I took my car in for 60K service (same dealer) in January. They got the oil level right this time. While I don't know if my one survey was enough to change their practice, I'm glad they got it right.
 
#9 · (Edited)
Mike Gerber said:
I also put in 4 quarts on my 98 5SFE engine. It barely reaches the full mark on my dipstick, but I use an aftermarket oil filter. The aftermarket filters may hold a bit more oil and that could be the difference.

Mike
I don't think an aftermarket filter holds any additional oil (vs original). Most likely (because they work fast) they simply did not drain out all the oil. (I always let it drip for a while to get the most out that I can, but you never actually remove 100%.)
I would not worry about it. Cars are usually designed to handle a little extra oil. You could (in theory) end up with additional resistance in the crankcase (resistance in the crank turning), which could affect performance, although any affect would be slight, I would think.

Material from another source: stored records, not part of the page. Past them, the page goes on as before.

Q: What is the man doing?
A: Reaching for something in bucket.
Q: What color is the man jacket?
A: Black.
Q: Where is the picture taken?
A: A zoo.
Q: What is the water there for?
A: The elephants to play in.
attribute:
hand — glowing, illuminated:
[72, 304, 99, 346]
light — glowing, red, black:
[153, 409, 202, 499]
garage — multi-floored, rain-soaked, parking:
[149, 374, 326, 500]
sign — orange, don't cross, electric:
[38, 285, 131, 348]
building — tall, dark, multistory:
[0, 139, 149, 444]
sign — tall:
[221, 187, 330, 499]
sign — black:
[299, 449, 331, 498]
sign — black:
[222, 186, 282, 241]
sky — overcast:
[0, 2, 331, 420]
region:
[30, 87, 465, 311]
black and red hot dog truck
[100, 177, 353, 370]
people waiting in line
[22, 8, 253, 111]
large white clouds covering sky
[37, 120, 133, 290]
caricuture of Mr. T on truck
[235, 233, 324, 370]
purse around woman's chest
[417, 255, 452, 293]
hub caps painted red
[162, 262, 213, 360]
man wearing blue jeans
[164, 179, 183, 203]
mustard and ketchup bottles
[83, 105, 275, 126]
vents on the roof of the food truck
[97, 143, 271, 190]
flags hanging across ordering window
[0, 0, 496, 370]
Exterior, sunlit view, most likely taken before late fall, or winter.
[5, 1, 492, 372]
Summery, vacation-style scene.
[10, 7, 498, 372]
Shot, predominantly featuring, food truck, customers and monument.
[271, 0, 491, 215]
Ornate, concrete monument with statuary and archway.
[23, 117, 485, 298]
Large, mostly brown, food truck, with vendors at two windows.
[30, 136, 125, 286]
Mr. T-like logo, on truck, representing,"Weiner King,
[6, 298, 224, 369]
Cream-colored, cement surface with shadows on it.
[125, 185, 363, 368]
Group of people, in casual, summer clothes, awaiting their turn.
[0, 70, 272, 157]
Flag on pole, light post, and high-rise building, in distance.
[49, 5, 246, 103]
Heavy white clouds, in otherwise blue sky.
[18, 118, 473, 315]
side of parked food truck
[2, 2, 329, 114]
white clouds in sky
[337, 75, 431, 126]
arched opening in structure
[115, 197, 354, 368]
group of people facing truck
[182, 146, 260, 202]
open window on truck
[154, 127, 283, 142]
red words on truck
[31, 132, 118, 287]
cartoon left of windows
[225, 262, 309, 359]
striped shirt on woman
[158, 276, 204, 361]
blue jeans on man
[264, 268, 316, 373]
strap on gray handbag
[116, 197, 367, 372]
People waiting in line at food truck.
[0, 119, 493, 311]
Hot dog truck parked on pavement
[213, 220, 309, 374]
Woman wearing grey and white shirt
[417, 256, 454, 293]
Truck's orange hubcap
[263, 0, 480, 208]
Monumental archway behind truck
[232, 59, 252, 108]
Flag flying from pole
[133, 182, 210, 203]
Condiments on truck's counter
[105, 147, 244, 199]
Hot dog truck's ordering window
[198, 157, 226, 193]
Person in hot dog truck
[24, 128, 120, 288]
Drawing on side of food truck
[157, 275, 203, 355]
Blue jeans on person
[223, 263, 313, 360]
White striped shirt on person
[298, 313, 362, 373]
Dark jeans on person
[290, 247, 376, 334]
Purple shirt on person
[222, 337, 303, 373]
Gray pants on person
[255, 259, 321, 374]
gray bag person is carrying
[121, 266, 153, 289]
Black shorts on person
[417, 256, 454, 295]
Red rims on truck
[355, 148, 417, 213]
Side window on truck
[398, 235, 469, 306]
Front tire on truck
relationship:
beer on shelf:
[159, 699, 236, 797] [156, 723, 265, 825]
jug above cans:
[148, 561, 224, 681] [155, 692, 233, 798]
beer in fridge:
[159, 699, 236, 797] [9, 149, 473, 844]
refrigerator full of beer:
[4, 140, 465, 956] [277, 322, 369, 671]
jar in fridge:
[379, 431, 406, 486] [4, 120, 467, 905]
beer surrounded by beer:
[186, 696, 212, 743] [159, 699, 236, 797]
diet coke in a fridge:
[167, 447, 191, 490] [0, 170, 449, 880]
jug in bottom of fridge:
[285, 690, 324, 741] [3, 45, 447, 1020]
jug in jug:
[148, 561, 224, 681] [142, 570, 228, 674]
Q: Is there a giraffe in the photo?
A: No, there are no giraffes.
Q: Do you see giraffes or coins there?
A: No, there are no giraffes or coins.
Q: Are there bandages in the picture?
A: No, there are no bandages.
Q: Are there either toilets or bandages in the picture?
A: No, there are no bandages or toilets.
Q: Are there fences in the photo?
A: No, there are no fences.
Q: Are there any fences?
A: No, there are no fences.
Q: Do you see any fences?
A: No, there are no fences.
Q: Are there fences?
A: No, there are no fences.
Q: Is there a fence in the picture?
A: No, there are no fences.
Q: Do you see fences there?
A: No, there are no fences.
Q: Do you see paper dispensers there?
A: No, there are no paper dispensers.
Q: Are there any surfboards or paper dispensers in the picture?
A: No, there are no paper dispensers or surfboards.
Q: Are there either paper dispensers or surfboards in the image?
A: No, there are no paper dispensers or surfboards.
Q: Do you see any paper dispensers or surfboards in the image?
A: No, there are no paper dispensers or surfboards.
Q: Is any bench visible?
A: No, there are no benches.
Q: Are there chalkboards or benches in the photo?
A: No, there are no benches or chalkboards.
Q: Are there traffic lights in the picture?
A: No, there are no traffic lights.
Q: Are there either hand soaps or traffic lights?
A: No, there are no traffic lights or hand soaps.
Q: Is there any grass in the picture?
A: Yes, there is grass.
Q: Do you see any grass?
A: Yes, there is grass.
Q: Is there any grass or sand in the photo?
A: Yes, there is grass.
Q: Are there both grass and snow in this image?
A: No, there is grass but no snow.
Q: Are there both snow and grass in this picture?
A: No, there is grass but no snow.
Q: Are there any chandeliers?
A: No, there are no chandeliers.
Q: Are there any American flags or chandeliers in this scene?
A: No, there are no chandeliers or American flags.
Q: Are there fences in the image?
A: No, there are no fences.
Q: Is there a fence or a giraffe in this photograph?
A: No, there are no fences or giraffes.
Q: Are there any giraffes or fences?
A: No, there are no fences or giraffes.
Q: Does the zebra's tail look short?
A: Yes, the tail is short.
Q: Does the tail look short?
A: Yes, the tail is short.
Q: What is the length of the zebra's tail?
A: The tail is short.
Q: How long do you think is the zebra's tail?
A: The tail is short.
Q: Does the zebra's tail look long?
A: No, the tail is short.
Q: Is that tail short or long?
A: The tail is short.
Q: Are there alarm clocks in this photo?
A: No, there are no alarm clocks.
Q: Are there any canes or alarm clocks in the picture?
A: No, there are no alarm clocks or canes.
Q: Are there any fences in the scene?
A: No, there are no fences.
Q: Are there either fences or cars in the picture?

Hot Rod Magazine has demonstrated the "additional oil = resistance" theory in the past, but their examples are usually on ultra high-performance engines at high RPMs.
 
#12 ·
I always put four quarts in teh 5sfe
if it is only over by a small amount then it will not cause any problems if they put an extra quart in then you may have problems with blowby and all that good stuff
dont worry about it
if you try to drain it out you will ned up loosing alot more than what you are wanting to drain out and then you have to get more oil to refill and all that crap.
 
#15 ·
Drain the extra oil out if you must, id change the oil myself since the shop is not satisfying you. Its sad but it seems l;ike almost everytime a mechanic gets his hands on my engine he breaks something extra. (Anybody else has this experience? Could it be my bad breath hee)
i think your concerns about oil level are right but i believe in using the exact grade of oil Toyota says. If they say use 5\30 but 10-30 is ok in warm wather, i might use 10 30, but the manual on my 02 camry v6 says "use 5-30, period." So thats what i use. They made the car, nobody knows better what oil to use, not me, not my mechanic, (id need to see a TSB to change my opinions on that).
 
#16 ·
skewe said:
I check today and it is about 1/3 inch above the "F line" on the dip stick..
getting worried cos i cannot afford to blow an engine as I am saving up for 90k maintenance (water pump, belts, idler, the whole 9 yards)
Hey man, you can do that stuff yourself - or maybe enlist the help of a friend who is a bit of a mechanic. I read/asked questions on here/ended up doing my own timing belt/pulleys/tensioner/water pump/oil seals and before this I had not done anything much more extensive than brakes/fluid changes/alternator/starter. I am not going to pay someone else (who may not be as concerned with the "little things" being right or corrected) for doing something I can figure out. I had some difficulties. but most of that was because my engine had jumped timing (I did not know) and I insisted on putting it back the way I found it rather than how everyone/books said it should go and the first water pump AZ sold me would not rotate under load. But after the obstacles/learning I encountered, I have no doubt I could take my car and swap timing belts out in about 4-5 hours in the future, maybe add another hour for water pump prep/cleaning/installation. Just a thought, but honestly this stuff was not as hard (once all was said and done) as I thought it would be.

God Bless
 
#20 ·
My car (see signature block) takes 3 qts/22 oz of oil to put the level slightly above the half-way mark on the dipstick.

I don't like filling them all the way to the FULL mark...I have a pet theory about that.